David Bowie l’entrepreneur

Le roi de la pop David Bowie disparu dimanche a aussi été un entrepreneur innovant utilisant tous les supports à sa disposition pour diffuser et financer sa carrière.

Il est le premier chanteur à lancer des obligations. En 1997, les Bowie Bond, garanties par son catalogue font swinguer Wall Street. David Bowie a alors 50 ans et déjà une très belle carrière derrière lui. Il est surtout l'un des rares chanteurs à avoir gardé la main sur ses droits d'auteurs. Un réflexe d'homme d'affaires avisé, mais aussi d'artiste soucieux de préserver son oeuvre.

Comment valoriser ce pactole ? En levant une obligation adossée aux revenus générés par son répertoire, les 300 chansons sorties entre 1969 et 1990, lui suggère un banquier de Wall Street. Il va lever ainsi 55 millions de dollars, remboursable dans dix ans. L'assureur Prudential rafle tous les titres qui offrent une rentabilité de 7,9 %. On croit rêver !

Ces obligations feront des émules ?

Le banquier-conseil de l’icône de la pop renouvelle l'opération avec James Brown, Rod Stewart. Mais ce mode de financement restera anecdotique dans l'industrie musicale parce qu'il implique la détention des droits d'auteur par l'artiste. En revanche, à Wall Street ces obligations sont une étape clé dans le développement de la titrisation qui va se répandre à grande échelle jusqu'à la crise de 2008.

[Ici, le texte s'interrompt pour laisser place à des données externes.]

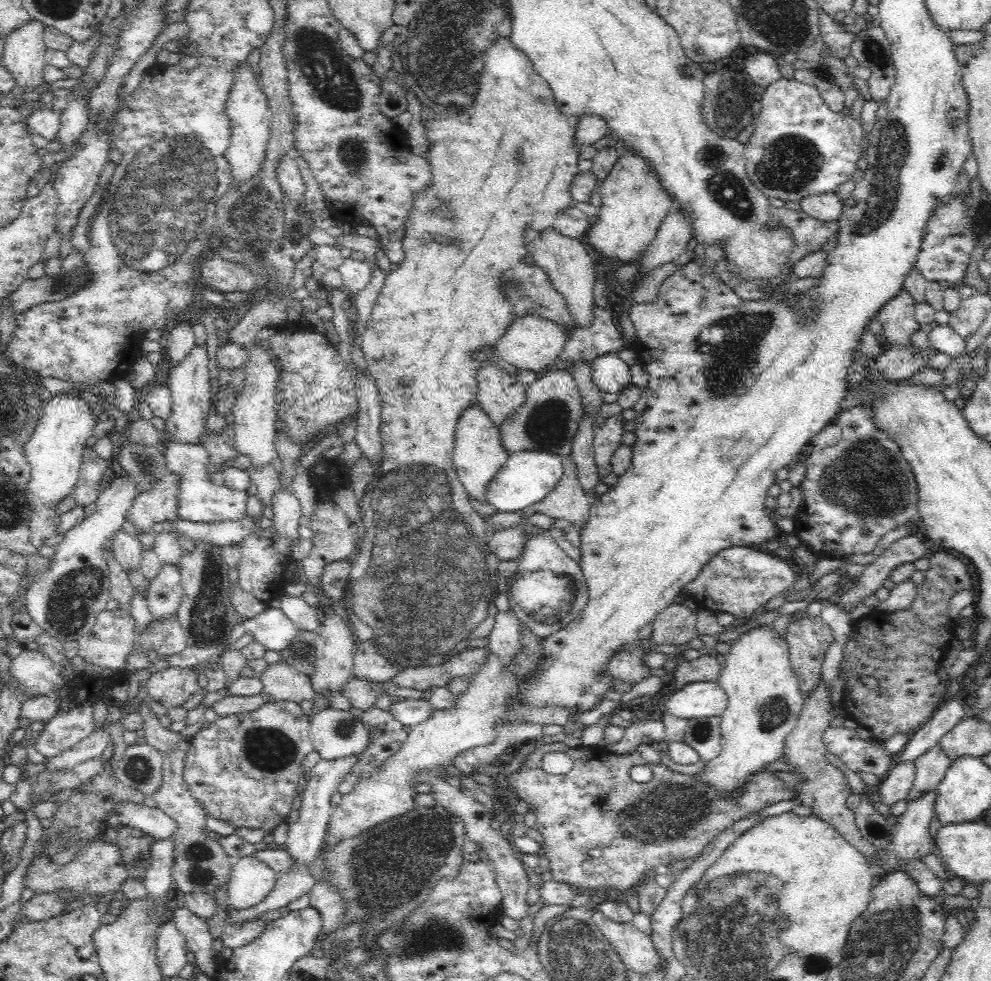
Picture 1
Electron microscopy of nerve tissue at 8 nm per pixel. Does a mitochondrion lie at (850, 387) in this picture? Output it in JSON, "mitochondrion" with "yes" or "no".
{"mitochondrion":"no"}

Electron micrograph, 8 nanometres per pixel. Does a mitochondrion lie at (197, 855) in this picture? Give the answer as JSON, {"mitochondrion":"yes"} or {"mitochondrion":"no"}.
{"mitochondrion":"yes"}

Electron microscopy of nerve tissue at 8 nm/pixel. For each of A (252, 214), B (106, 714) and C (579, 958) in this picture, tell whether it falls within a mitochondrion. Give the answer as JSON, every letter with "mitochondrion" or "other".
{"A":"mitochondrion","B":"other","C":"mitochondrion"}

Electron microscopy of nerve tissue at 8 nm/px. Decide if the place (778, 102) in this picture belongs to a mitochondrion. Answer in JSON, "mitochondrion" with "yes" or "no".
{"mitochondrion":"no"}

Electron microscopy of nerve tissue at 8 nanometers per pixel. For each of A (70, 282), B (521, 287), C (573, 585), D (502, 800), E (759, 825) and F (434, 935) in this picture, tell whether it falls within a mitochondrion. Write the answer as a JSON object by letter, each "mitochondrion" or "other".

L'obligation Bowie est adossée à un actif pour le moins original, les droits de propriété intellectuelle. Faute de données historiques sur l'évolution de ce capital atypique, l'analyse du risque est quasiment impossible, c'est pourquoi ces produits financiers demeurent exceptionnels. D'ailleurs les Bowie Bonds deviennent des obligations pourries en 2004 quand Internet commence à tailler dans les revenus classiques des auteurs interprètes. Mais le chanteur lui a toujours la main sur ses droits.

David Bowie, pionnier dans la musique en ligne

L'année où il lance ses obligations, il est aussi le premier chanteur à proposer sur la toile un titre en téléchargement. Deux ans plus tard, il sort l'album Hours dans les mêmes conditions. Il comprend très vite qu'Internet redistribue les cartes.

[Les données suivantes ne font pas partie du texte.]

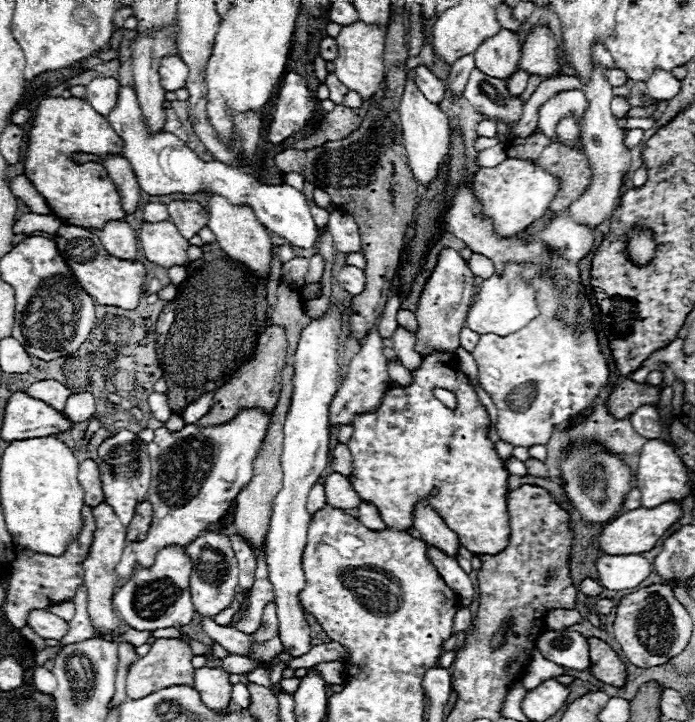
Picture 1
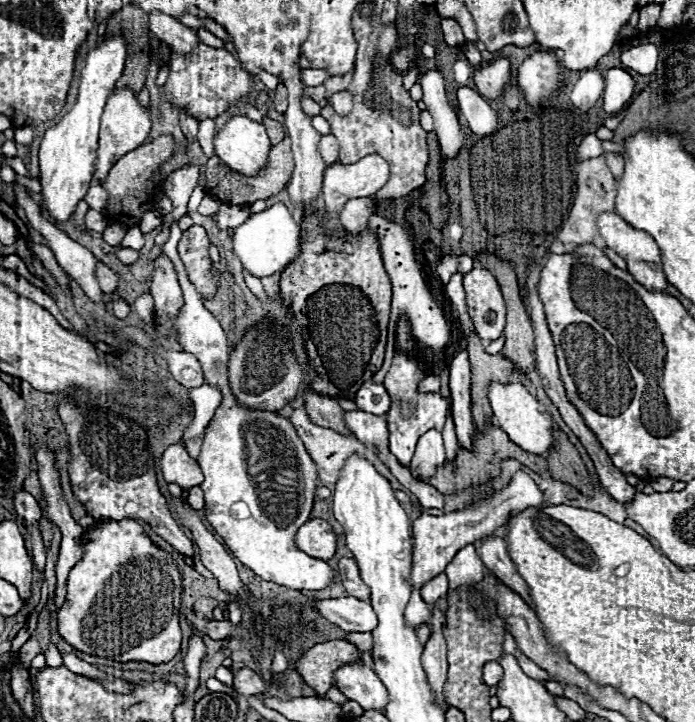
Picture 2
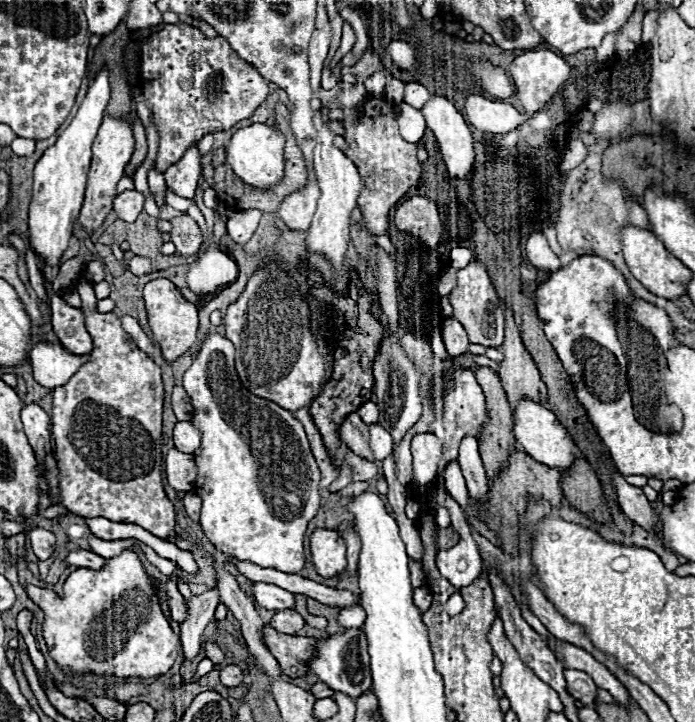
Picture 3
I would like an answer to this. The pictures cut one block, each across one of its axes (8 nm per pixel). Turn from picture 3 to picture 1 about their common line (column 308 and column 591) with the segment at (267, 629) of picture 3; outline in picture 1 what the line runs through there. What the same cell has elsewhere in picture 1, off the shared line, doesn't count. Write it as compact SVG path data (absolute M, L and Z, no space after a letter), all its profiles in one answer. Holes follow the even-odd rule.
M588 638L590 644L590 660L592 660L592 674L610 686L622 688L626 684L626 664L622 658L600 638Z

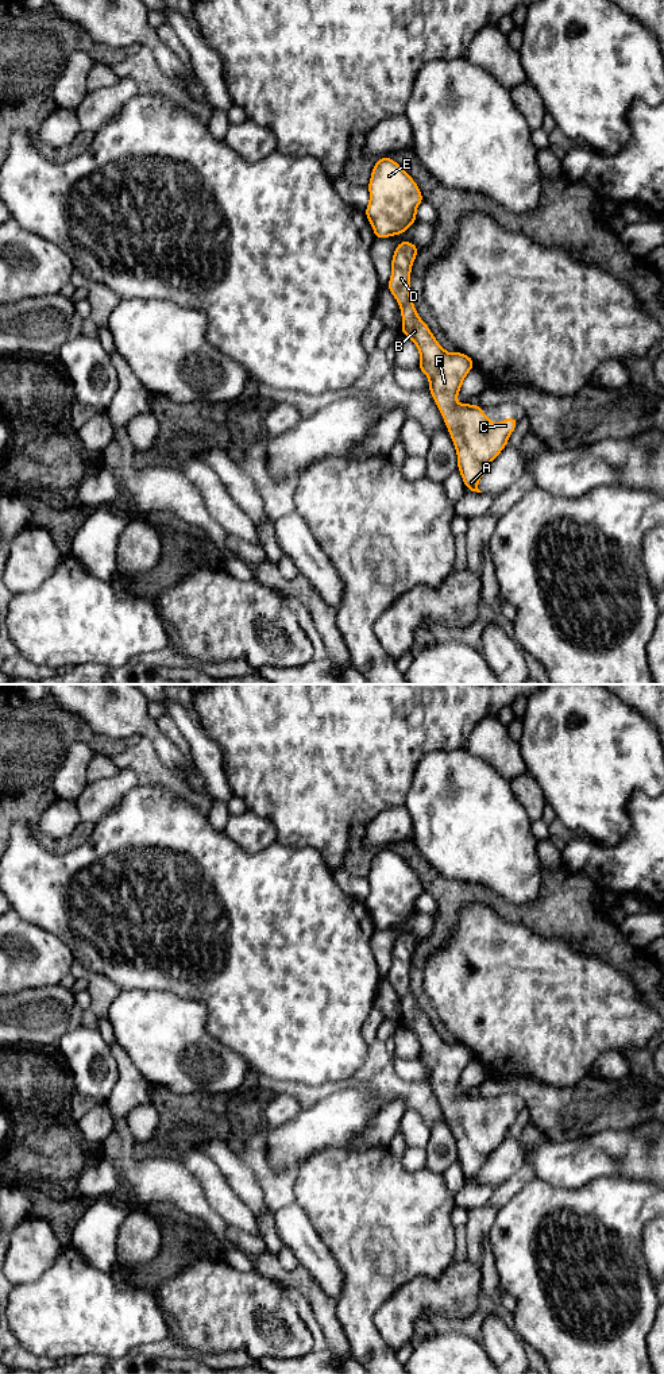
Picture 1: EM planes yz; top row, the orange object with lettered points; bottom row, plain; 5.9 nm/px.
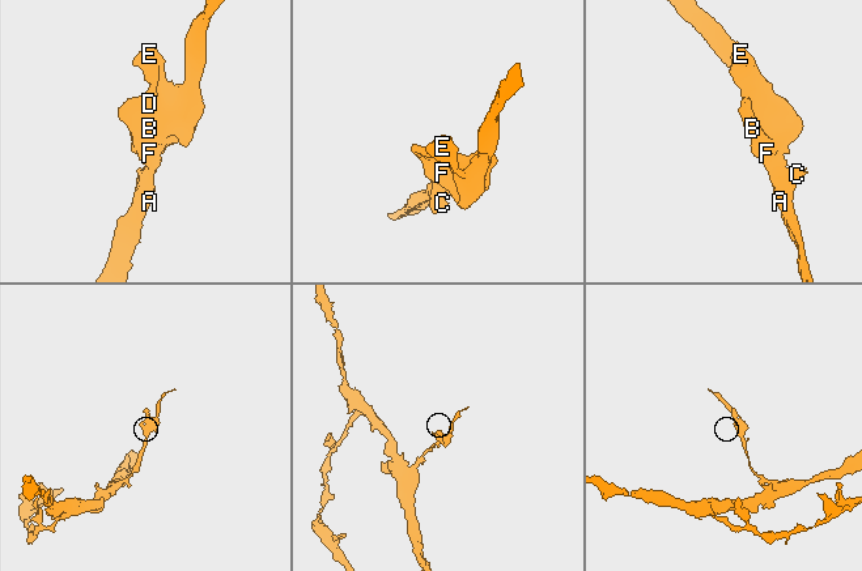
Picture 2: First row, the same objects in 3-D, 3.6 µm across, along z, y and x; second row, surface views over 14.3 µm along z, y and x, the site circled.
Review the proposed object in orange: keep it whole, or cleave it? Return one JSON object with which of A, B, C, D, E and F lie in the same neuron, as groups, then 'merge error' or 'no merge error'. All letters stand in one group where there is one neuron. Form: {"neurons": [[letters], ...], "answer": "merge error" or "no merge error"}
{"neurons": [["A", "B", "C", "D", "E", "F"]], "answer": "no merge error"}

Dans une interview donnée au New York Times en 2002, il explique que la musique sera à l'avenir un bien comparable à l'eau ou à l'électricité. Que le concert sera la pierre angulaire de l'artiste et non plus le disque produit par les labels qu'il voyait aussi disparaître. Il annonce même la fin des droits d'auteur. Toutes ces prophéties ne se sont pas réalisées, mais elles ont nourri le débat dans une industrie en pleine mutation.

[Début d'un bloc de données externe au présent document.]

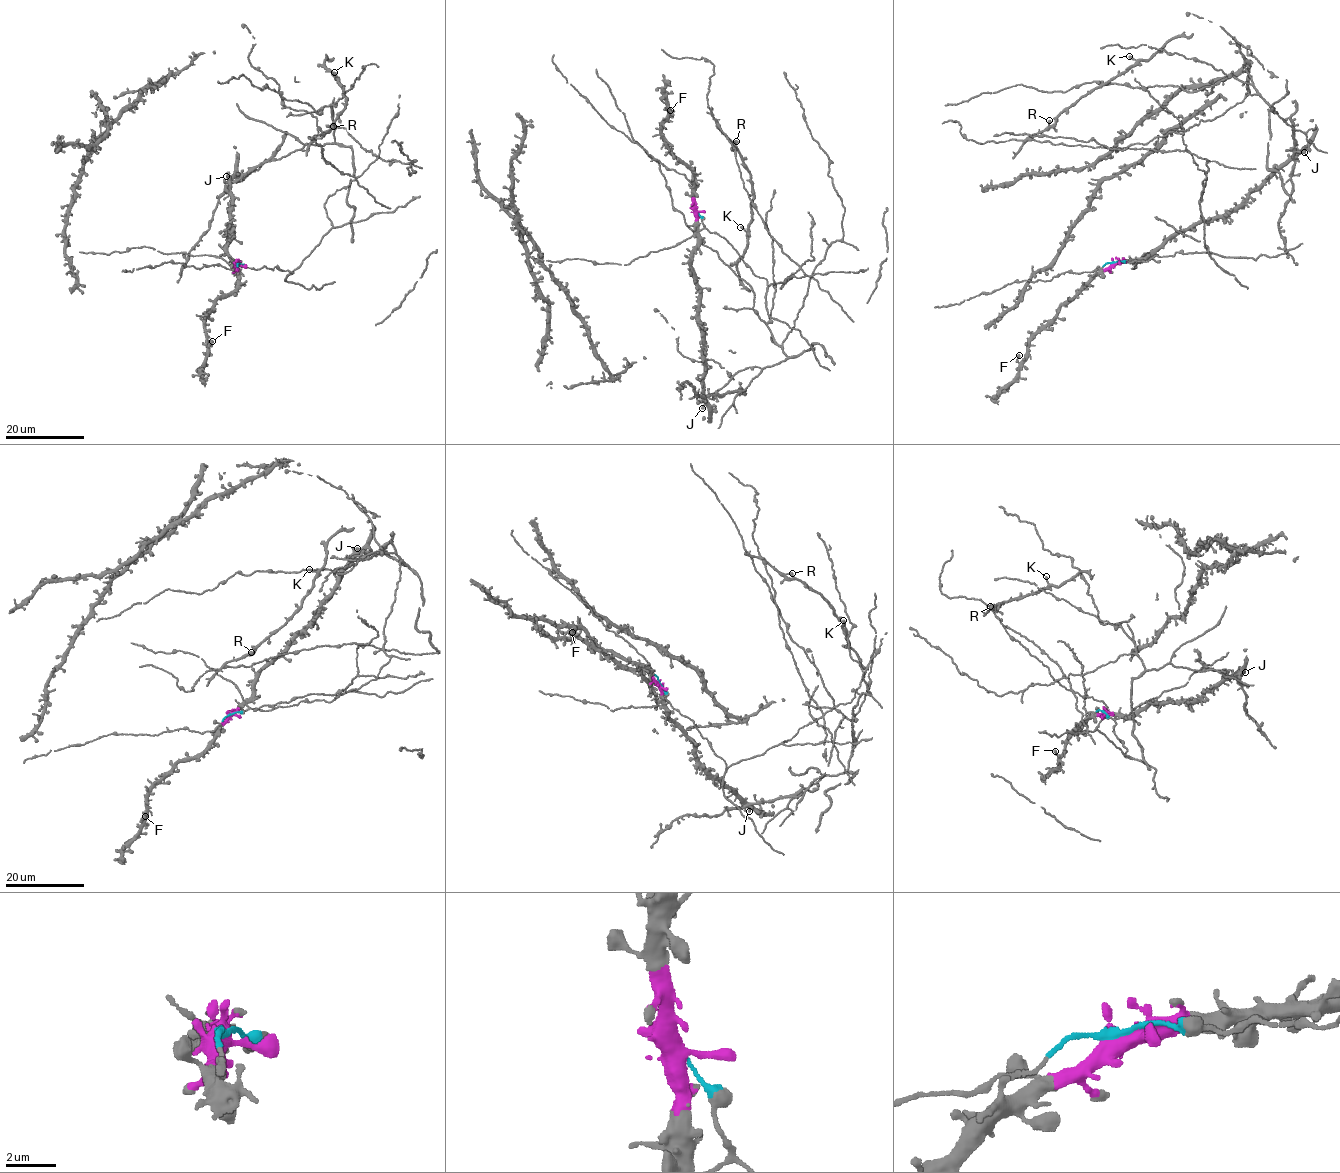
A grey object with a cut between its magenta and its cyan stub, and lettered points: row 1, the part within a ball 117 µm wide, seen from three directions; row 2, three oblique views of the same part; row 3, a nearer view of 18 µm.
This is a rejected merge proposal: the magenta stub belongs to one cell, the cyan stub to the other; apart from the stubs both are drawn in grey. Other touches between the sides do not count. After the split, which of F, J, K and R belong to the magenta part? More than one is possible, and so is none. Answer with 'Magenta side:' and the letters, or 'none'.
Magenta side: F, J

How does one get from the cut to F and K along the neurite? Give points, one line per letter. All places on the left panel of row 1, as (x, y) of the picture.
F: (238, 264), (239, 282), (232, 291), (222, 294), (204, 321), (208, 348), (212, 340)
K: (238, 264), (293, 272), (332, 227), (325, 201), (355, 179), (322, 158), (314, 138), (345, 108), (334, 72)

Un entrepreneur du XXIe siècle

Il a lancé plusieurs entreprises innovantes dans le numérique, le Bowie Net par exemple. Ce fournisseur d'accès à Internet proposait en prime, en avant-première ou en accès exclusif, les produits de l'artiste. La Bowie Bank, une banque en ligne, a été mise sur pied dans la foulée.

Ces projets disruptifs vont péricliter quand la bulle Internet éclate. Même s'il a amassé une jolie fortune, estimée à 200 millions d'euros, c'est d'abord le meilleur moyen de distribuer ses oeuvres avec les technologies existantes qui semble avoir motivé la carrière d'homme d'affaires de ce musicien.